Courtesy of KansasCity.com
Fifty-five golf luminaries have been honored by the Memorial Tournament since its inception in 1976, but the one honored yesterday might have meant the most to tournament host Jack Nicklaus.
Tom Watson, a friend and fierce competitor of Nicklaus for more than five decades, was honored by the Nicklaus and the tournament’s Captains Club yesterday.
Nicklaus was overcome with emotion and had to pause during his introduction of Watson during a ceremony in front of the driving-range grandstands at Muirfield Village.
Watson “embodies everything I can want in a friend,” said Nicklaus, who choked up as he reminisced about the eight-time major winner (“a couple at my expense,” Nicklaus said) with 39 career PGA victories, including the 1979 and 1996 Memorials.
Nicklaus recalled seeing a 15-year-old Watson swing a club for the first time during an exhibition in Topeka, Kansas. “And if you look at his swing, 47 years later, it hasn’t changed,”Nicklaus said. “It’s a swing that whether you’re a junior or a senior, you wish you had the ability to do that.”
Featured speakers Nicklaus, Gov. John Kasich and PGA Tour commissioner Tim Finchem all made reference to Watson’s thrilling run in the 2009 British Open at age 59. Watson, who led after three rounds, lost in a playoff to Stewart Cink.
Kasich said Watson embodies “eternal youth” and “turned back the hands of time” in 2009.
“To me, he’s Huckleberry Finn,” the governor said.
Watson, 62, did not play in yesterday’s pro-am because of a wrist injury but plans to play some senior events and at least one PGA Tour event later this year.
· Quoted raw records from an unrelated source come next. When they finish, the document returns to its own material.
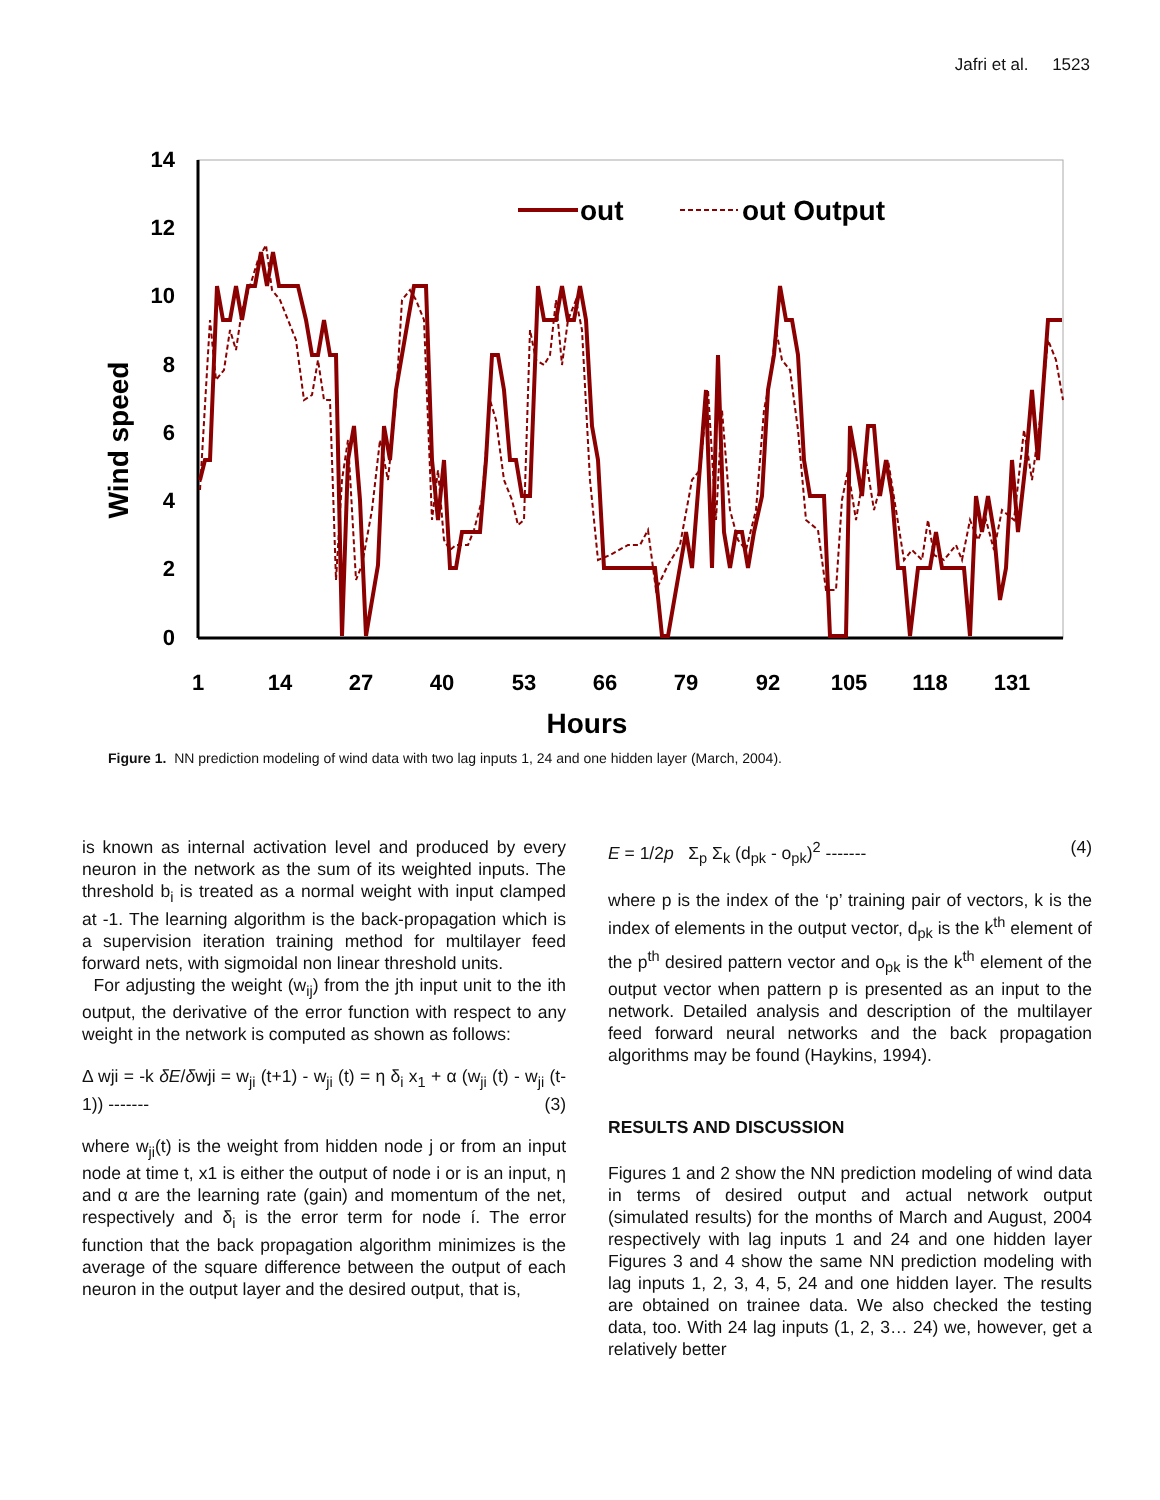Jafri et al. 1523
14
12
10
8
6
4
2
0
1
14
27
40
53
66
79
92
105
118
131
Hours
Wind speed
out
out Output
Figure 1. NN prediction modeling of wind data with two lag inputs 1, 24 and one hidden layer (March, 2004).
is known as internal activation level and produced by every neuron in the network as the sum of its weighted inputs. The threshold b<sub>i</sub> is treated as a normal weight with input clamped at -1. The learning algorithm is the back-propagation which is a supervision iteration training method for multilayer feed forward nets, with sigmoidal non linear threshold units.
For adjusting the weight (w<sub>ij</sub>) from the jth input unit to the ith output, the derivative of the error function with respect to any weight in the network is computed as shown as follows:
Δ wji = -k δE/δwji = w<sub>ji</sub> (t+1) - w<sub>ji</sub> (t) = η δ<sub>i</sub> x<sub>1</sub> + α (w<sub>ji</sub> (t) - w<sub>ji</sub> (t-1)) ------- (3)
where w<sub>ji</sub>(t) is the weight from hidden node j or from an input node at time t, x1 is either the output of node i or is an input, η and α are the learning rate (gain) and momentum of the net, respectively and δ<sub>i</sub> is the error term for node í. The error function that the back propagation algorithm minimizes is the average of the square difference between the output of each neuron in the output layer and the desired output, that is,
E = 1/2p Σ<sub>p</sub> Σ<sub>k</sub> (d<sub>pk</sub> - o<sub>pk</sub>)<sup>2</sup> ------- (4)
where p is the index of the ‘p’ training pair of vectors, k is the index of elements in the output vector, d<sub>pk</sub> is the k<sup>th</sup> element of the p<sup>th</sup> desired pattern vector and o<sub>pk</sub> is the k<sup>th</sup> element of the output vector when pattern p is presented as an input to the network. Detailed analysis and description of the multilayer feed forward neural networks and the back propagation algorithms may be found (Haykins, 1994).
RESULTS AND DISCUSSION
Figures 1 and 2 show the NN prediction modeling of wind data in terms of desired output and actual network output (simulated results) for the months of March and August, 2004 respectively with lag inputs 1 and 24 and one hidden layer Figures 3 and 4 show the same NN prediction modeling with lag inputs 1, 2, 3, 4, 5, 24 and one hidden layer. The results are obtained on trainee data. We also checked the testing data, too. With 24 lag inputs (1, 2, 3… 24) we, however, get a relatively better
He, too, shed some tears as Nicklaus introduced him.
“I’ve been pretty lucky,” Watson said, who made reference to mentor Byron Nelson, his supportive wife Hilary and his parents, including a mother who hand-knitted his head covers.
“And I have to give credit to Jack (Nicklaus),” said Watson, who jokingly said he considered Nicklaus a “villain” because of his rivalry with Watson’s boyhood idol, Arnold Palmer.